(Saved entries)
'''
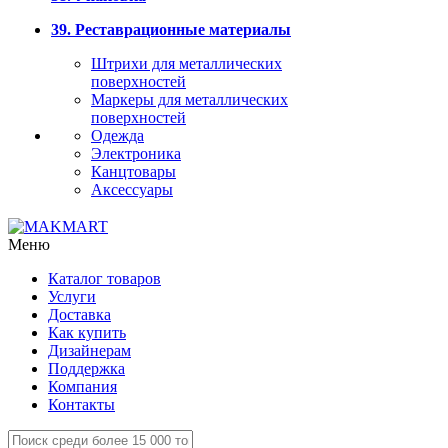
39. Реставрационные материалы
Штрихи для металлических
поверхностей
Маркеры для металлических
поверхностей
Одежда
Электроника
Канцтовары
Аксессуары
Меню
Каталог товаров
Услуги
Доставка
Как купить
Дизайнерам
Поддержка
Компания
Контакты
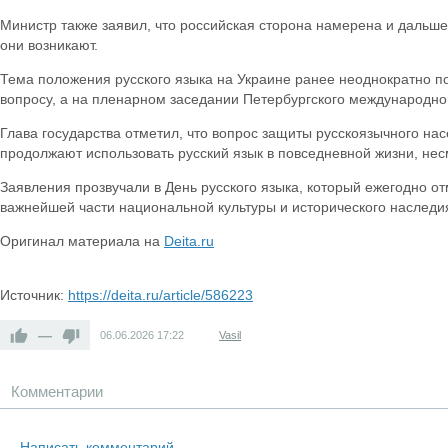
Министр также заявил, что российская сторона намерена и дальше
они возникают.
Тема положения русского языка на Украине ранее неоднократно п
вопросу, а на пленарном заседании Петербургского международног
Глава государства отметил, что вопрос защиты русскоязычного на
продолжают использовать русский язык в повседневной жизни, не
Заявления прозвучали в День русского языка, который ежегодно о
важнейшей части национальной культуры и исторического наследи
Оригинал материала на
Deita.ru
Источник:
https://deita.ru/article/586223
—
06.06.2026
17:22
Vasil
Комментарии
Написать комментарий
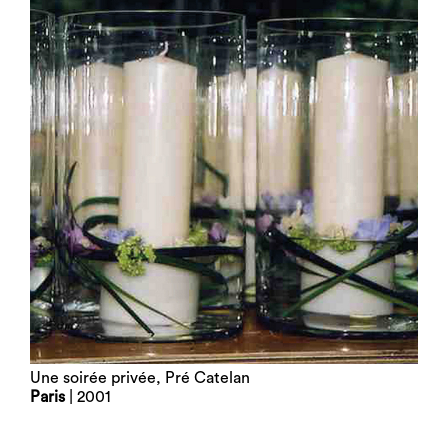
Une soirée privée, Pré Catelan
Paris
| 2001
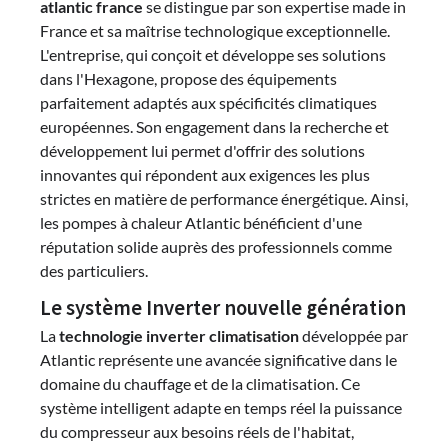
atlantic france
se distingue par son expertise made in
France et sa maîtrise technologique exceptionnelle.
L'entreprise, qui conçoit et développe ses solutions
dans l'Hexagone, propose des équipements
parfaitement adaptés aux spécificités climatiques
européennes. Son engagement dans la recherche et
développement lui permet d'offrir des solutions
innovantes qui répondent aux exigences les plus
strictes en matière de performance énergétique. Ainsi,
les pompes à chaleur Atlantic bénéficient d'une
réputation solide auprès des professionnels comme
des particuliers.
Le système Inverter nouvelle génération
La
technologie inverter climatisation
développée par
Atlantic représente une avancée significative dans le
domaine du chauffage et de la climatisation. Ce
système intelligent adapte en temps réel la puissance
du compresseur aux besoins réels de l'habitat,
'''
**TO DO**
State how many lines of the records contain the string "dans". The number is the whole answer.

**EXPECTED ANSWER**
3